**AIM OF THE EXERCISE**
Give the lines below again, exactly as they stand, and leave out the images.

**DATA LISTING**
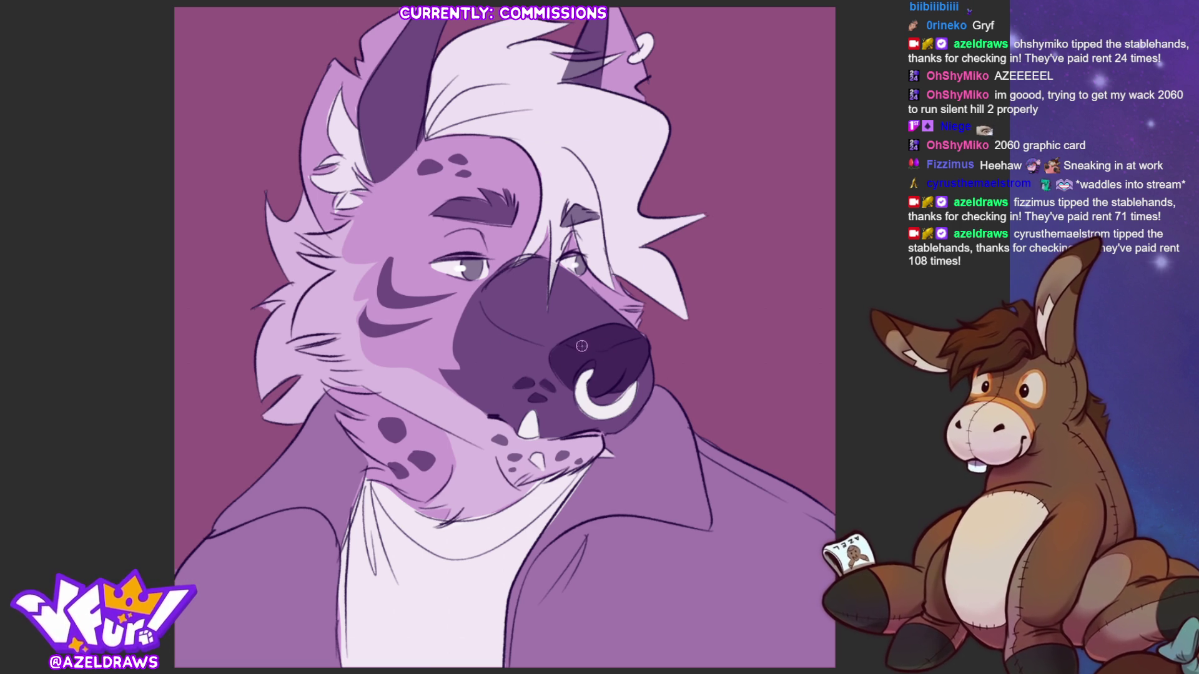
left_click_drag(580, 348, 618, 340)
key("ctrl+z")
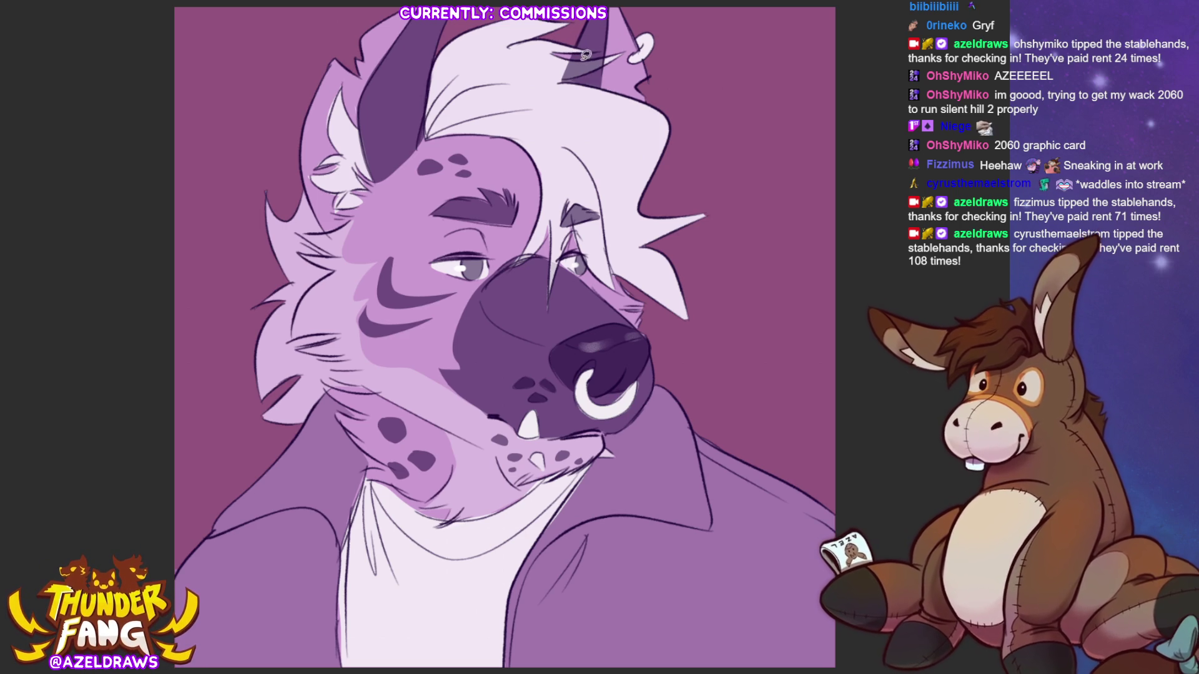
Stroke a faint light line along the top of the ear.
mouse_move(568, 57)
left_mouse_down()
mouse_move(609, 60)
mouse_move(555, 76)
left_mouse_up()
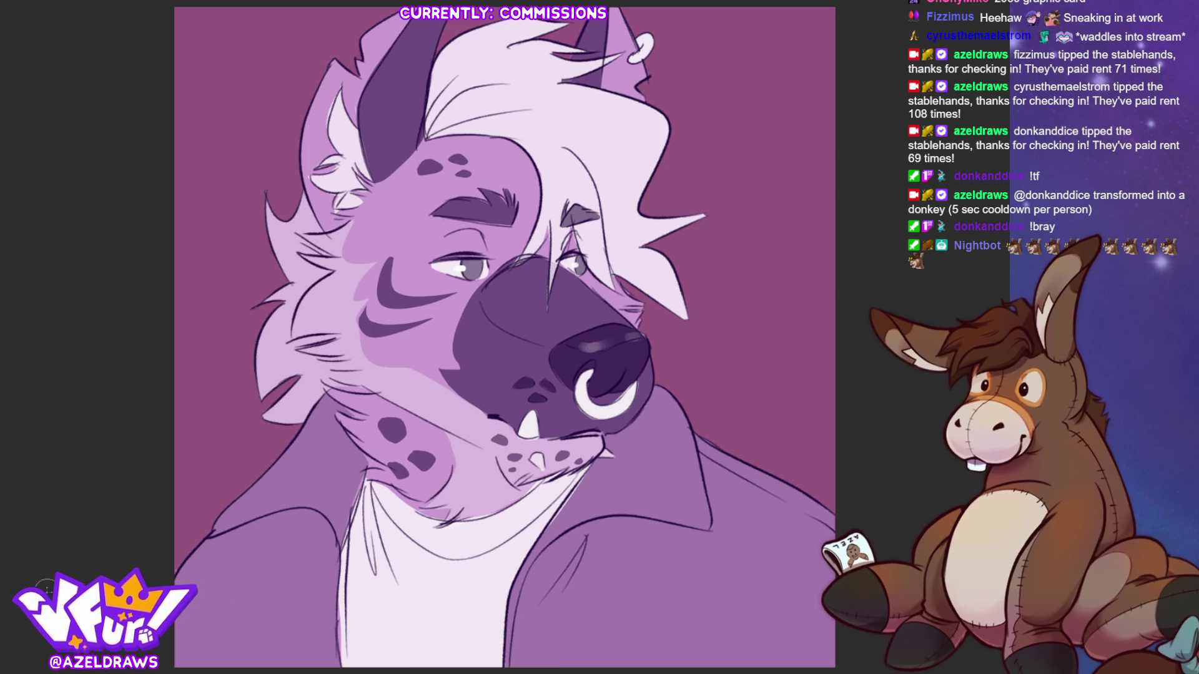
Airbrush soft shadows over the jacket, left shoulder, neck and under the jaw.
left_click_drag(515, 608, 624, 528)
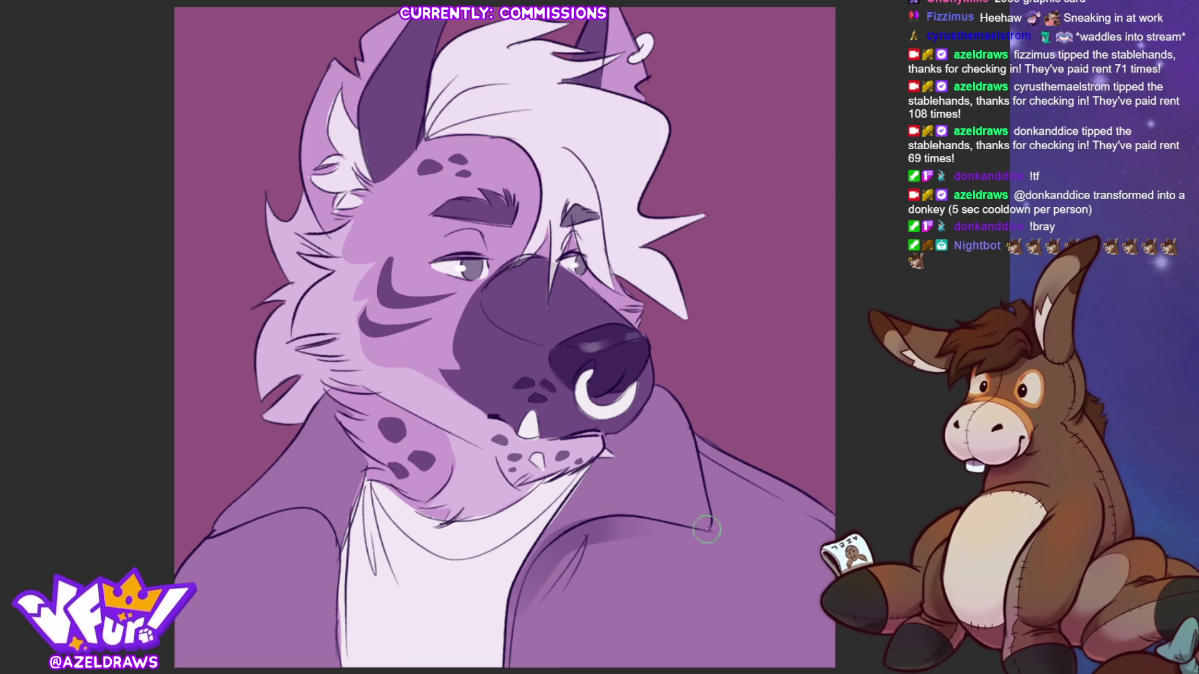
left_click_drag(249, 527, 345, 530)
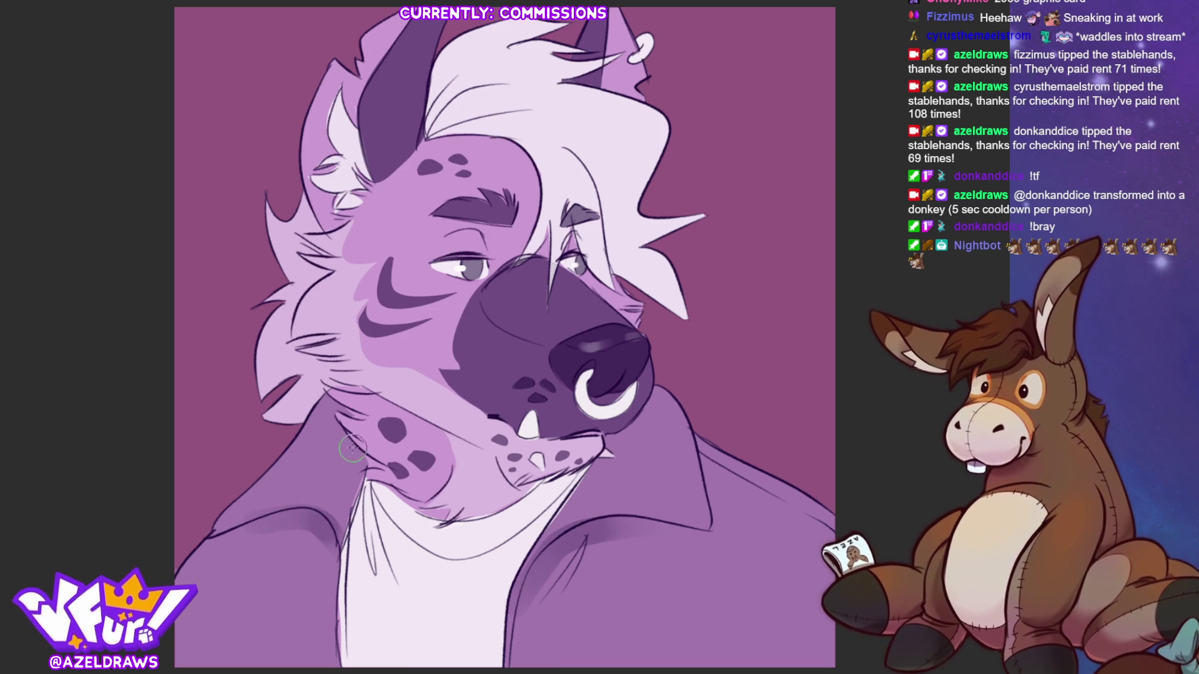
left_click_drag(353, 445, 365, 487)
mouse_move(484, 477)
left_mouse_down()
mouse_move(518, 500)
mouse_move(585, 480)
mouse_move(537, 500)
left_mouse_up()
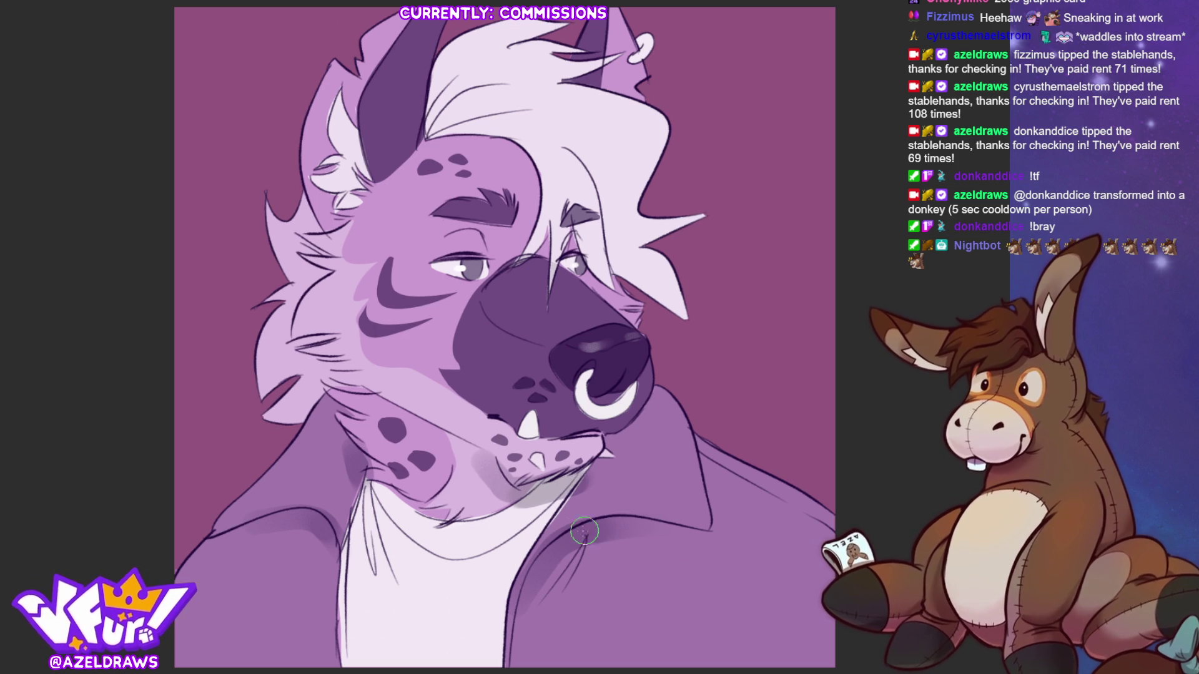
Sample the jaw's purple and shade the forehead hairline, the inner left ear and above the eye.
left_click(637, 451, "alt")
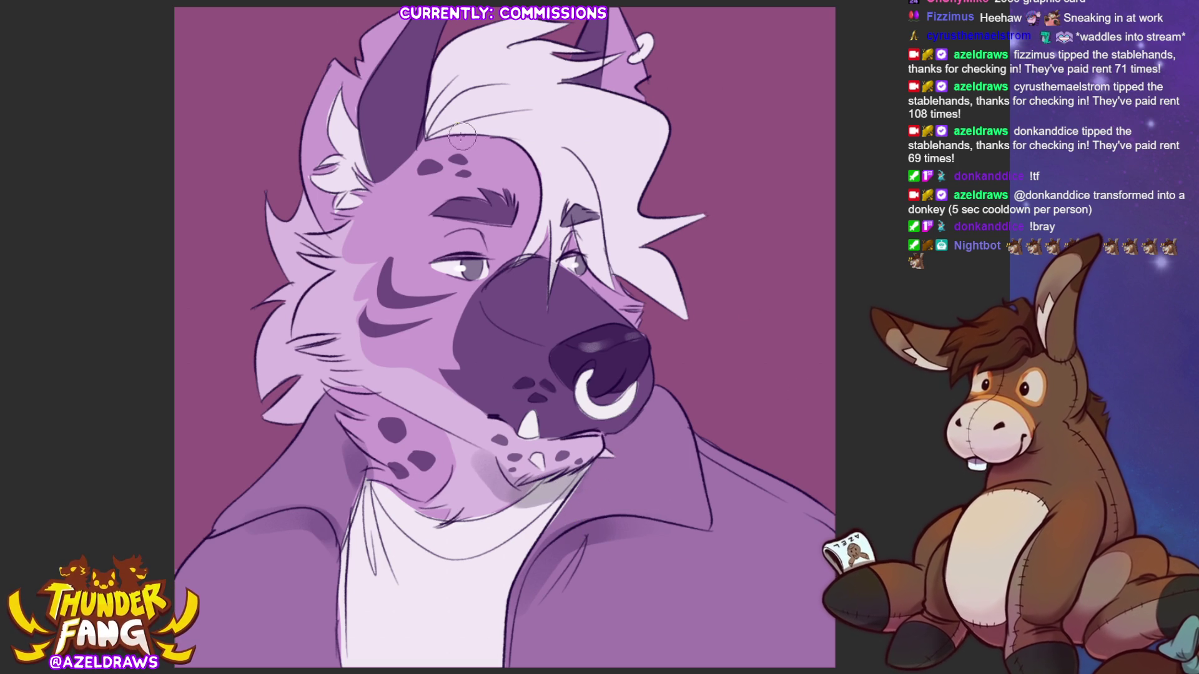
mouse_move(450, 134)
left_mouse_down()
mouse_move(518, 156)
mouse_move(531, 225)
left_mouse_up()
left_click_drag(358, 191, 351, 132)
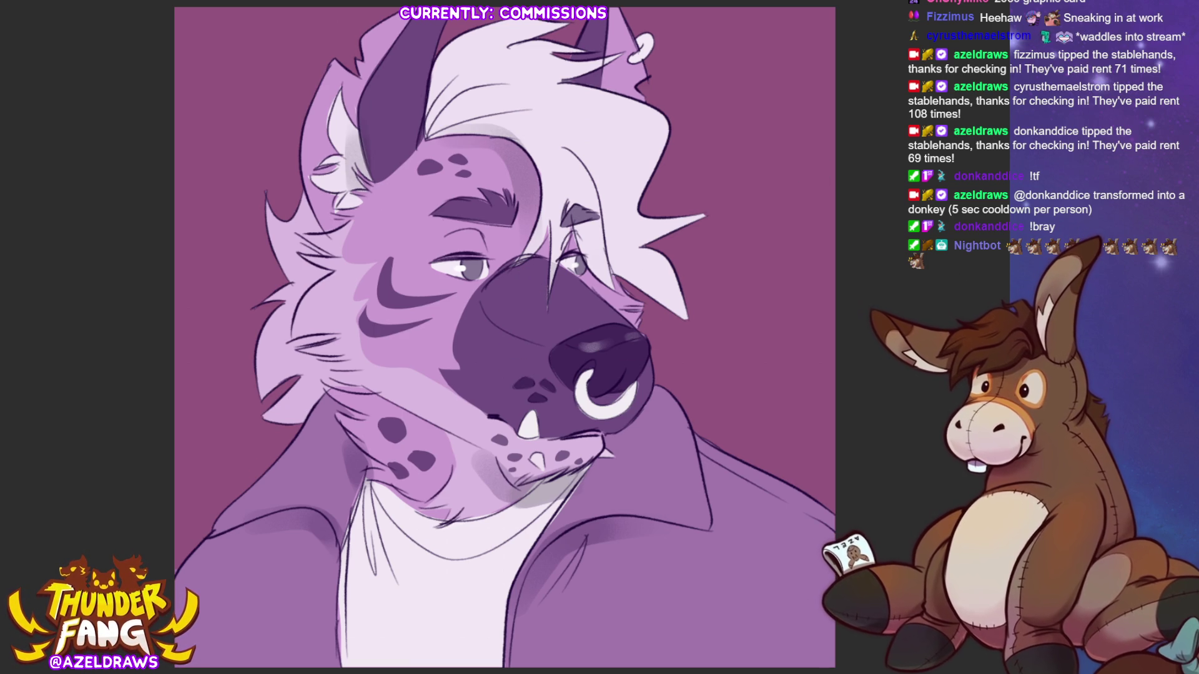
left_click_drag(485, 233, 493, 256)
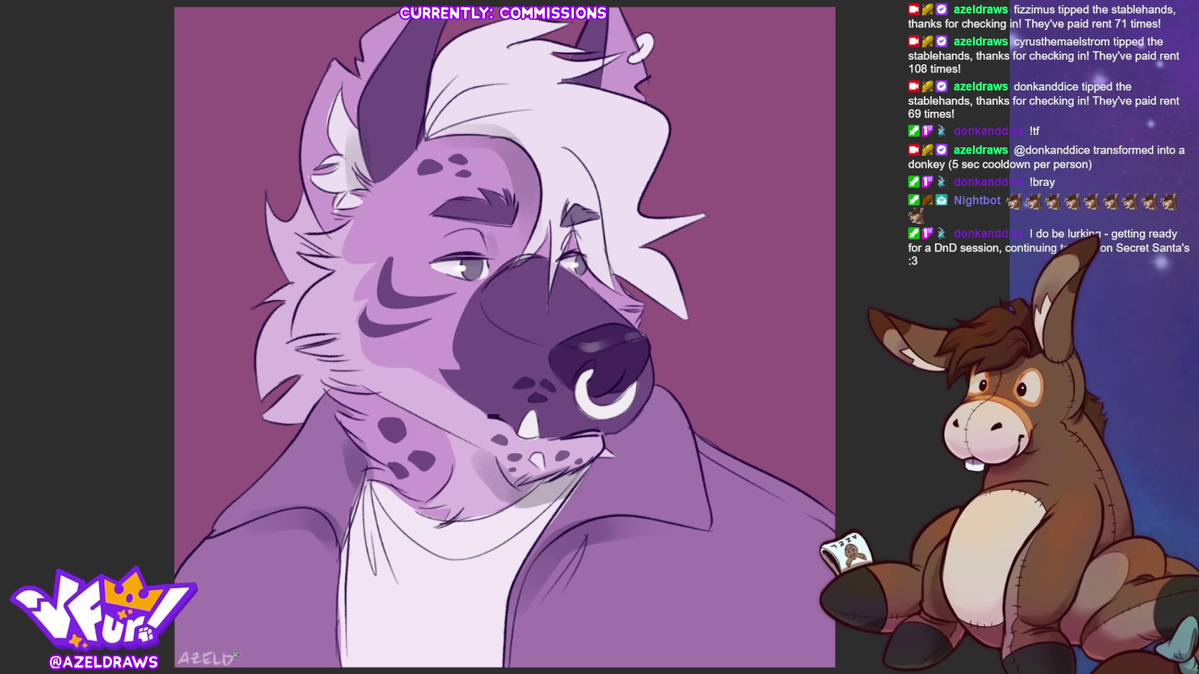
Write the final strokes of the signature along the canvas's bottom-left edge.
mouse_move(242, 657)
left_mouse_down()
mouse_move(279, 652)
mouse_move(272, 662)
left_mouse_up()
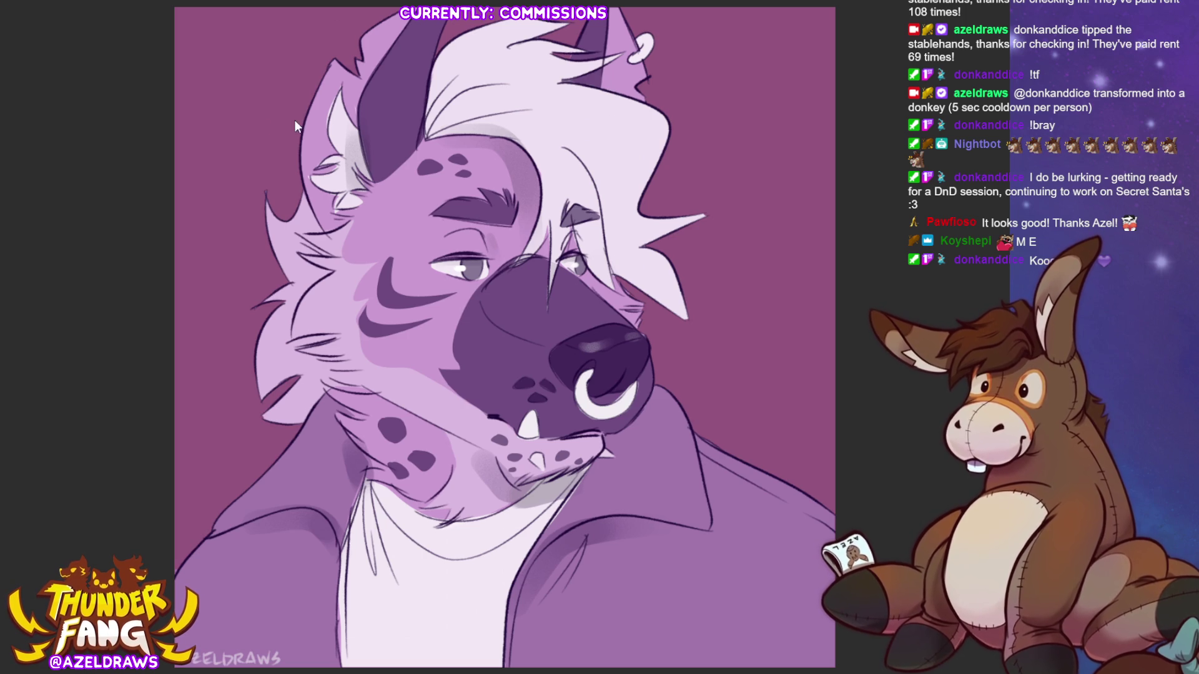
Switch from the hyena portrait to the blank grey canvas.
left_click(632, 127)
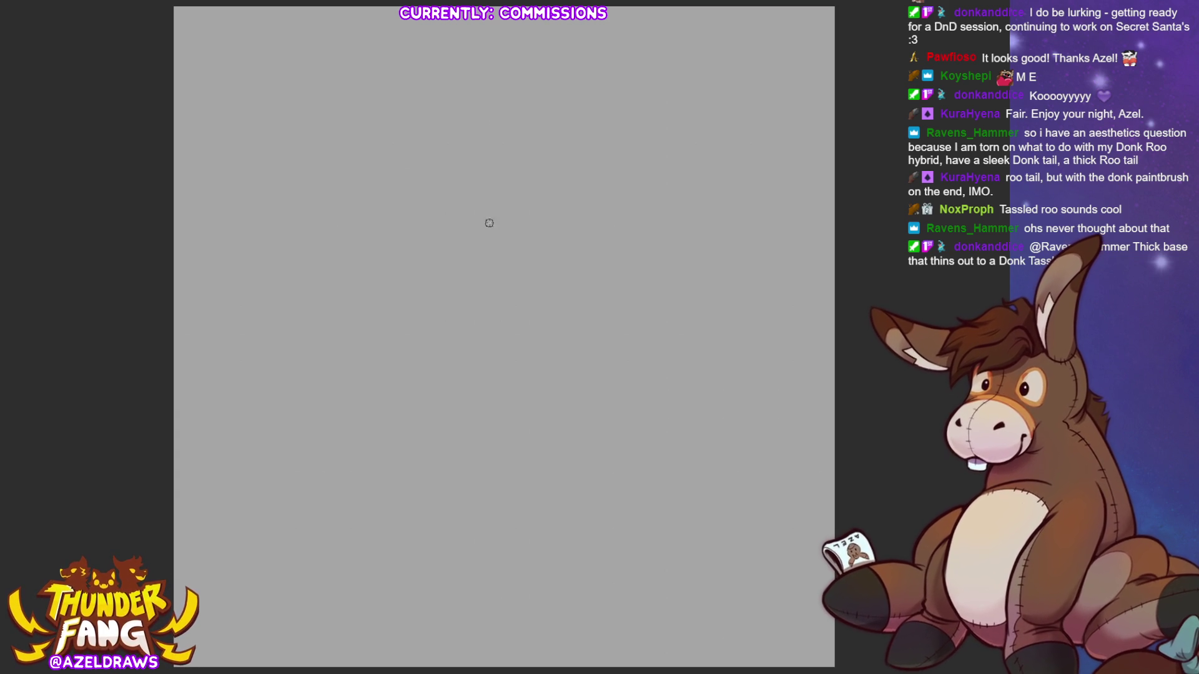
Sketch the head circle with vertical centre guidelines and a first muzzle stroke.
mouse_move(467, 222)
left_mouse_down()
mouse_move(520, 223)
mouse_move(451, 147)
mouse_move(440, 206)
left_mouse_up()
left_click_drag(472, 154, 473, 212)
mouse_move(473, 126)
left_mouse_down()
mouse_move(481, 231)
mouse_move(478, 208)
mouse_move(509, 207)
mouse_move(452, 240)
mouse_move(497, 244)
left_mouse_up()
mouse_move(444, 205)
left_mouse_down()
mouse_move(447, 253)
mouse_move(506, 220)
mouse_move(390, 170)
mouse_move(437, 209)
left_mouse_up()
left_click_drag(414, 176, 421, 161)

**RESPONSE BELOW**
left_click_drag(580, 348, 618, 340)
key("ctrl+z")
Stroke a faint light line along the top of the ear.
mouse_move(568, 57)
left_mouse_down()
mouse_move(609, 60)
mouse_move(555, 76)
left_mouse_up()
Airbrush soft shadows over the jacket, left shoulder, neck and under the jaw.
left_click_drag(515, 608, 624, 528)
left_click_drag(249, 527, 345, 530)
left_click_drag(353, 445, 365, 487)
mouse_move(484, 477)
left_mouse_down()
mouse_move(518, 500)
mouse_move(585, 480)
mouse_move(537, 500)
left_mouse_up()
Sample the jaw's purple and shade the forehead hairline, the inner left ear and above the eye.
left_click(637, 451, "alt")
mouse_move(450, 134)
left_mouse_down()
mouse_move(518, 156)
mouse_move(531, 225)
left_mouse_up()
left_click_drag(358, 191, 351, 132)
left_click_drag(485, 233, 493, 256)
Write the final strokes of the signature along the canvas's bottom-left edge.
mouse_move(242, 657)
left_mouse_down()
mouse_move(279, 652)
mouse_move(272, 662)
left_mouse_up()
Switch from the hyena portrait to the blank grey canvas.
left_click(632, 127)
Sketch the head circle with vertical centre guidelines and a first muzzle stroke.
mouse_move(467, 222)
left_mouse_down()
mouse_move(520, 223)
mouse_move(451, 147)
mouse_move(440, 206)
left_mouse_up()
left_click_drag(472, 154, 473, 212)
mouse_move(473, 126)
left_mouse_down()
mouse_move(481, 231)
mouse_move(478, 208)
mouse_move(509, 207)
mouse_move(452, 240)
mouse_move(497, 244)
left_mouse_up()
mouse_move(444, 205)
left_mouse_down()
mouse_move(447, 253)
mouse_move(506, 220)
mouse_move(390, 170)
mouse_move(437, 209)
left_mouse_up()
left_click_drag(414, 176, 421, 161)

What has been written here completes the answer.